Egg Salad Grilled Cheese (Printer View)

Creamy egg salad and melted cheddar between golden toasted bread slices for a savory bite.

# What you'll need:

→ Egg Salad

01 - 4 large eggs
02 - 3 tablespoons mayonnaise
03 - 1 teaspoon Dijon mustard
04 - 1 teaspoon fresh chives, finely chopped (optional)
05 - 1 tablespoon celery, finely diced
06 - Salt and black pepper, to taste

→ Sandwich

07 - 4 slices sandwich bread (white or whole wheat)
08 - 4 slices cheddar or American cheese
09 - 2 tablespoons unsalted butter, softened

# Method:

01 - Place eggs in a saucepan and cover with cold water.
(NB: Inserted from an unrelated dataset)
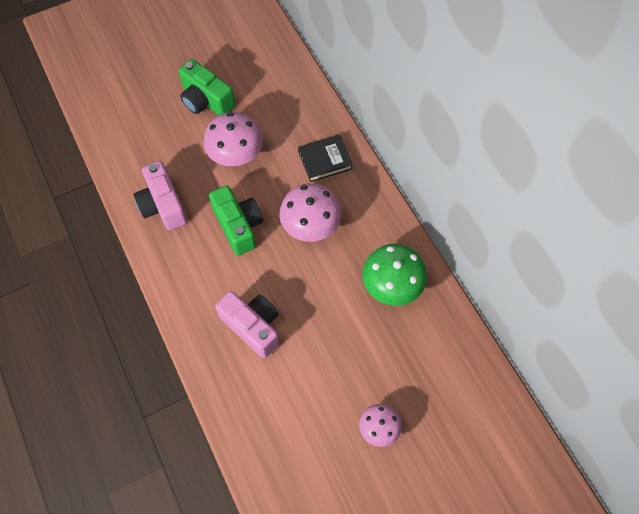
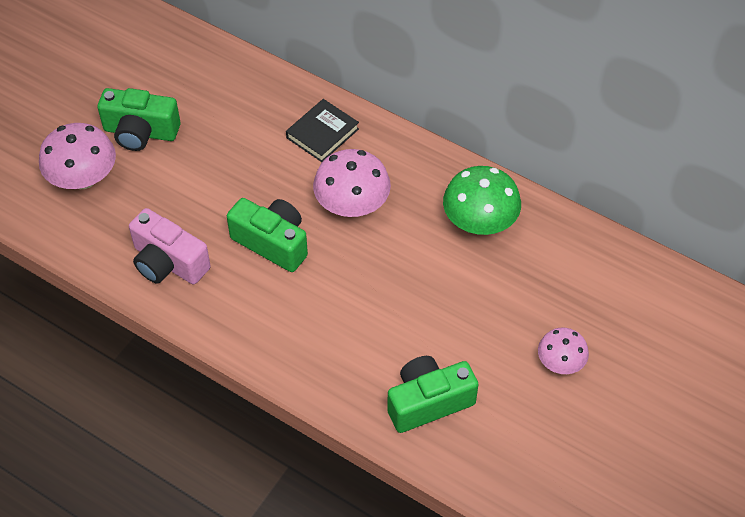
camera: 30 degrees left, 10 degrees down
pink mushroom [204,112,263,166] -> pink mushroom moved to [39,123,116,189]
pink camera [215,291,279,358] -> none
none -> green camera [387,356,479,433]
Bring to a boil, then reduce heat and simmer for 10 minutes. Transfer eggs to an ice bath, peel, and chop coarsely.
02 - Combine chopped eggs, mayonnaise, Dijon mustard, chives, celery, salt, and pepper in a medium bowl. Mix until creamy and well incorporated.
03 - Lay out bread slices. Place a slice of cheese on each. Spread half of the egg salad over two slices, then top each with a second slice of cheese. Close with remaining bread slices, cheese side down, to form sandwiches.
04 - Spread softened butter evenly on the outside of each sandwich.
05 - Heat a large skillet over medium heat. Grill sandwiches 3 to 4 minutes per side, pressing gently, until golden brown and cheese is melted.
06 - Slice sandwiches and serve warm.

# Expert Advice:

01 -
  • The egg salad adds a creamy, tangy depth that transforms an ordinary grilled cheese into something genuinely craveable.
  • It comes together in under 25 minutes, which means you can have lunch on the table before you've finished your coffee.
  • Those crispy golden edges and melted cheese with cool, bright egg salad create a texture contrast that keeps every bite interesting.
02 -
  • If your eggs are too soft, the filling becomes more of a spread and falls apart in the sandwich; if they're too firm, the salad loses its creamy quality—10 minutes of simmering is the sweet spot.
  • Cold egg salad meets hot bread and cheese, which creates steam inside the sandwich; this is intentional and what keeps the whole thing from being dry, but don't overfill or it'll leak.
03 -
  • Make your egg salad ahead of time and store it in the fridge—it actually tastes better the next day once the flavors have settled and mingled together.
  • A cast-iron skillet gives you more even heat and a better golden crust than nonstick, but nonstick is more forgiving if you're still learning the rhythm of when to flip.